By Paul S. Ropp
Mahatma Gandhi, the great apostle of nonviolence who sought to end British rule in India by peaceful means, once said in a moment of striking candor: “I like your Christ. I do not like your Christians. Your Christians are so unlike your Christ.”
Admittedly, it’s not easy to live up to the ethical altruism that Jesus taught, but Gandhi thought that Christians, of all people, should at least exemplify the compassion of Jesus.
As the Christian right has risen to prominence in American politics, it has increasingly attacked the values that Jesus taught. Rick Perry and Michele Bachmann loudly proclaim their Christian faith, but the main point of their faith is that Jesus assures them of an eternity in Heaven while anyone who holds views different from their own is assured of an eternity in Hell. This turns Christianity into the narcissistic pursuit of personal salvation.
In the Gospel of Matthew in the Sermon on the Mount, Jesus says it is not those who say “Lord, Lord” but those who do the will of the Father who will inherit the kingdom of Heaven. He also makes it clear with his parable of the Good Samaritan that God’s will is for us to love our neighbors as ourselves, to be compassionate toward people we might not even know or like.

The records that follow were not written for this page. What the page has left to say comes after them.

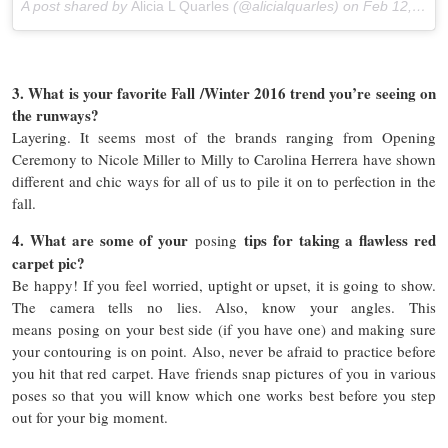
A post shared by
Alicia L Quarles
(@alicialquarles) on
Feb 12, 2016 at 7:44pm PST
3. What is your favorite Fall /Winter 2016 trend you’re seeing on
the runways?
Layering. It seems most of the brands ranging from Opening
Ceremony to Nicole Miller to Milly to Carolina Herrera have shown
different and chic ways for all of us to pile it on to perfection in the
fall.
4. What are some of your
tips for taking a flawless red
posing
carpet pic?
Be happy! If you feel worried, uptight or upset, it is going to show.
The camera tells no lies. Also, know your angles. This
means posing on your best side (if you have one) and making sure
your contouring is on point. Also, never be afraid to practice before
you hit that red carpet. Have friends snap pictures of you in various
poses so that you will know which one works best before you step
out for your big moment.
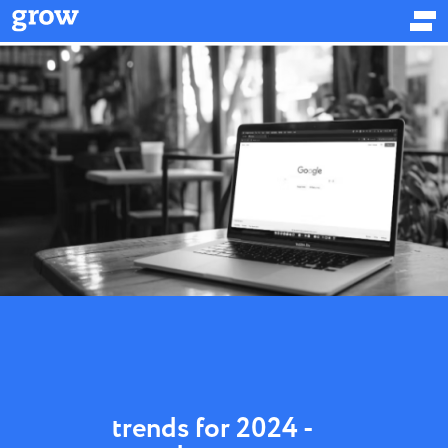
trends for 2024 -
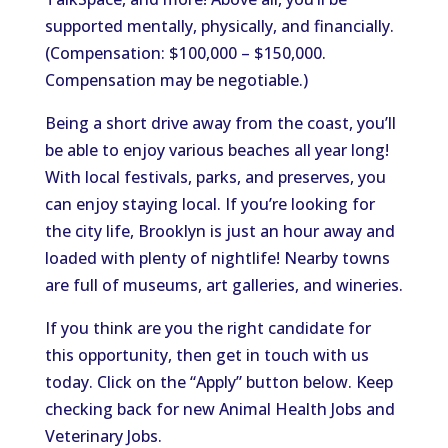
supported mentally, physically, and financially.
(Compensation: $100,000 – $150,000.
Compensation may be negotiable.)
Being a short drive away from the coast, you’ll
be able to enjoy various beaches all year long!
With local festivals, parks, and preserves, you
can enjoy staying local. If you’re looking for
the city life, Brooklyn is just an hour away and
loaded with plenty of nightlife! Nearby towns
are full of museums, art galleries, and wineries.
If you think are you the right candidate for
this opportunity, then get in touch with us
today. Click on the “Apply” button below. Keep
checking back for new Animal Health Jobs and
Veterinary Jobs.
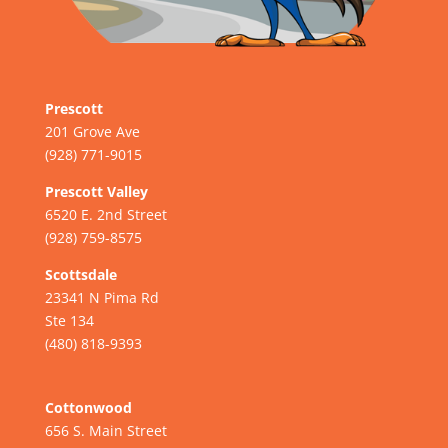
Prescott
201 Grove Ave
(928) 771-9015
Prescott Valley
6520 E. 2nd Street
(928) 759-8575
Scottsdale
23341 N Pima Rd
Ste 134
(480) 818-9393
Cottonwood
656 S. Main Street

The biblical scholar Marcus Borg, in his book “Meeting Jesus Again for the First Time,” writes that Jesus attacked the religious purity system of his own day, and argued for a religion centered not on purity but on compassion. Samaritans were seen as impure in first-century Judaism, and so was death. A priest and a Levite pass an injured victim of robbery on a roadside in part because the man is near death, and death was seen as impure and polluting.
In making an impure Samaritan the hero of his parable of compassion, the one who throws caution to the wind and rescues the dying stranger, Jesus attacked the emphasis on purity and piety in the established religion of his day. He was criticized for socializing with sinners and the impure, “the least of these,” and for breaking the strict rules of the Sabbath.
My father was a farmer, a devout Mennonite who taught Sunday school, read the Bible daily, and frequently quoted Scripture to make sense of things or explain his actions and feelings. One of his favorite Bible quotes was the verse from Matthew 25 in the King James Version: “Inasmuch as ye have done it unto the least of these my brethren, ye have done it unto me.” I didn’t even understand this sentence the first time I heard it, but early on I became aware of its importance in my dad’s worldview.
The verse comes near the end of Jesus’ parable about people facing God’s judgment, and being judged, not by their particular beliefs, but by the degree to which they feed the hungry, clothe the naked, heal the sick, befriend the stranger and visit the imprisoned. When the people being judged are puzzled, Jesus quotes God as saying, whatever you do to the stranger, the poor, downtrodden and imprisoned, you do to God.
Our politicians who shout “Lord, Lord!” with the greatest intensity proclaim their deep faith in Jesus as their personal savior, while they explicitly contradict the ethical lessons that Jesus taught. Their ire is directed at precisely those Jesus called “the least of these,” the stranger (undocumented immigrants), the poor (welfare freeloaders), and the imprisoned (criminals).
I don’t question the sincerity of Rick Perry and Michele Bachmann, but I see little evidence that they understand or believe the teachings of Jesus. They pray not in a closet as Jesus advised, but shout their prayers into megaphones from mountaintops. They frequently appeal to fear (of terrorists), resentment (of liberals and welfare cheats), and anger (at our first black president, at “socialized medicine,” at federal bureaucrats).
The Christian right has made Christianity into a civil religion where Jesus’ declaration, “The first shall be last” is replaced with “We are No. 1.” “Love your neighbor as yourself” is replaced with “Don’t tread on me.” “Love your enemy” is replaced with “Carry a big stick and don’t be afraid to use it.”
It may be effective politics to appeal to hate, fear and resentment in hard economic times, but it clearly contradicts the ethical teachings of Jesus.
Paul S. Ropp is research professor of history at Clark University.